At the time, the fruit farmers excoriated Morrison’s plan. Under the proposal, the unemployed would be shepherded out of their homes and their communities under the threat of having their benefits cut. Whether this plan is dead, or not, is largely irrelevant, as it points to a larger pattern. Clearly, the Coalition loves a deterrent, one formed on the assumption that those who are unemployed are unemployed by choice.

“35% of the Federal Budget,” said Joe Hockey back in 2014, claiming we spent more on welfare than “on any other single policy area including health, education or defence”. It actually turned out to be 19.5%, which made us the 25th out of 30 OCED nations. In a 2018 measure by the same institution, our welfare spending shrank from 23.5% in 2015 to 17.8% of our GDP.

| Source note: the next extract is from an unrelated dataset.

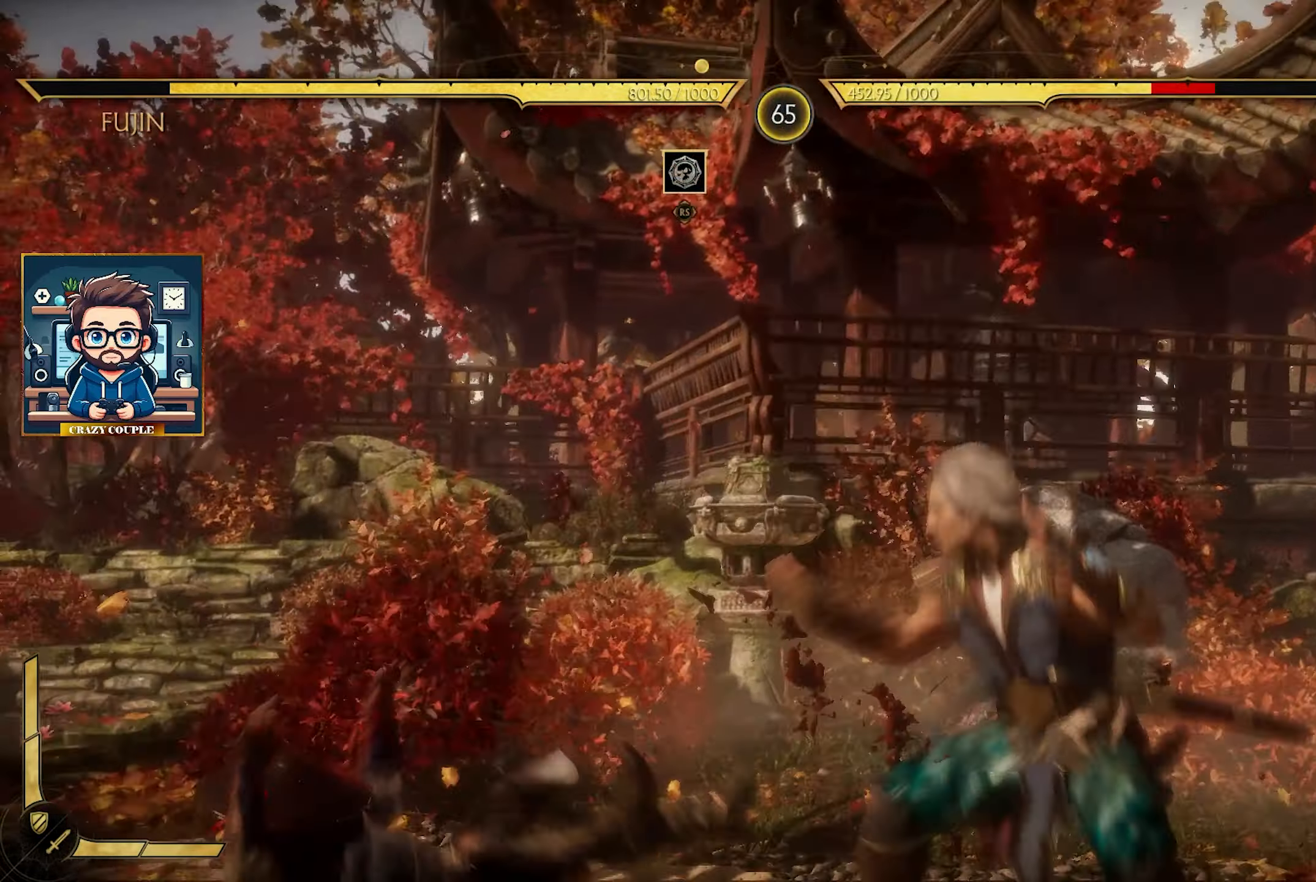
{"buttons": ["SQUARE"], "left_stick": "down", "events": [[417, "left_stick", "down"], [467, "SQUARE", "down"]]}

In 2014, the Coalition instituted stricter welfare conditions that saw applicants saddled with a six-month waiting period. At the time, The Guardian revealed that “failure to attend Centrelink appointments and mandatory Jobseeker activities will see prospective welfare recipients punished with a further two-month delay to their payments. This measure will disproportionately punish job seekers in remote areas with limited access to services”.

In February of that year, the ABS noted that there were 140,000 jobs for 700,000 applicants. Despite this, Hockey explained the measures as “an incentive..and if they have to move to get a job, that’s just the way it is”. In the words of the then Federal Minister of Employment Eric Abetz in the same year, the unemployed should just “try harder”.

In May 2020, Scott Morrison uncovered the ‘JobMaker’ plan, with the Prime Minister labelling it a “plan for a new generation of economic success”.

It was later revealed that the program created 609 jobs, well short of the 450,000 it promised.

Oddly, the paltry figure is viewed as a win. As Treasury secretary Steven Kennedy put it, “the program has done its work, frankly.”